竹野康治郎

すべてが変わった日の竹野康治郎のレビュー・感想・評価

すべてが変わった日(2020年製作の映画)
3.6
個人的には思った以上の胸糞映画でしたし、家族の話でありながらなんとも気味が悪い作品です。一方でなんか奪還作戦の無茶苦茶ぶりも凄いし、そこまでの表現も少し過激だったりと前後半で全く違うテイストでした。

前半はなんとも穏やかでややロードムービー的な要素もありながら、ケビンコスナーとダイアン・レインの演技に浸ります。なんか息子を亡くしてしまうが、ちょっとした理想めいた形を展開しながら、ゆっくりと味わうような感覚です。
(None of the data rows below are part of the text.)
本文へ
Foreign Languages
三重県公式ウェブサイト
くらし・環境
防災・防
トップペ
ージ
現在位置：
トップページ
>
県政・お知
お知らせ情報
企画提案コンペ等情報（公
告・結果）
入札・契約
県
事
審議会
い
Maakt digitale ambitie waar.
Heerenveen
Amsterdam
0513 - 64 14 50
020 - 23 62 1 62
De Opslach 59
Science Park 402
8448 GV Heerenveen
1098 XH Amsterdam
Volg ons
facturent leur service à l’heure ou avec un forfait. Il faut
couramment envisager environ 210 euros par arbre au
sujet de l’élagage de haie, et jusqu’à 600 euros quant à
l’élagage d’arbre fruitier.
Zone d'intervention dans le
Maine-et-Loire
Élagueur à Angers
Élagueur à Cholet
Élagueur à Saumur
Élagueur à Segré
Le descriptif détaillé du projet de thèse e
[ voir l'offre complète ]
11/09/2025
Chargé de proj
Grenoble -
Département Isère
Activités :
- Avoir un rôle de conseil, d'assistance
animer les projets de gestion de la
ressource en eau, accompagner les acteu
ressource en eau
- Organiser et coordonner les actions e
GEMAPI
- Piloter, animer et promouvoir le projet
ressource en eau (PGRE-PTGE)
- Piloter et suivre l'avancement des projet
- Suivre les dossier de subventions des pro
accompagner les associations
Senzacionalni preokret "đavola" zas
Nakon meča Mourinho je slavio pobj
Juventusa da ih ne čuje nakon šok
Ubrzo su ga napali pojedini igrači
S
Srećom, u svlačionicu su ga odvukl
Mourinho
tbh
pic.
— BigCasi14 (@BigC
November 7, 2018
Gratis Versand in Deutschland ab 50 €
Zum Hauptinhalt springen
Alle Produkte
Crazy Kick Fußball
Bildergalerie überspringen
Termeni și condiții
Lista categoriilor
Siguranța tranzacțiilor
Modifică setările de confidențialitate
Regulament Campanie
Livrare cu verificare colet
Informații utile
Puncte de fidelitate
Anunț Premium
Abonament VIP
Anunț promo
ただ、その扉を開き、中に入った日からすべてが変わったように展開になります。互いに守るもの、それは命なのか、生活なのか、メンツなのか、様々なものが一気に交錯しながら、胸にどす黒いものが渦巻くような重さを感じます。苦しかったです。

家族のあり方、それは育った環境や親によってもバラバラ、そしてそれは地域にもよるし、年代にもよる。価値観って難しいが、その中にある人の幸せってなんなんだろうと考えさせられました。

ベースにある歴史的背景(1960年代のお話なのでアメリカは結構混乱しています)をある程度知った上で、鑑賞した方がいいのかなとも思いました。

熟練の演技と思わぬ展開を楽しんでいただければと思います。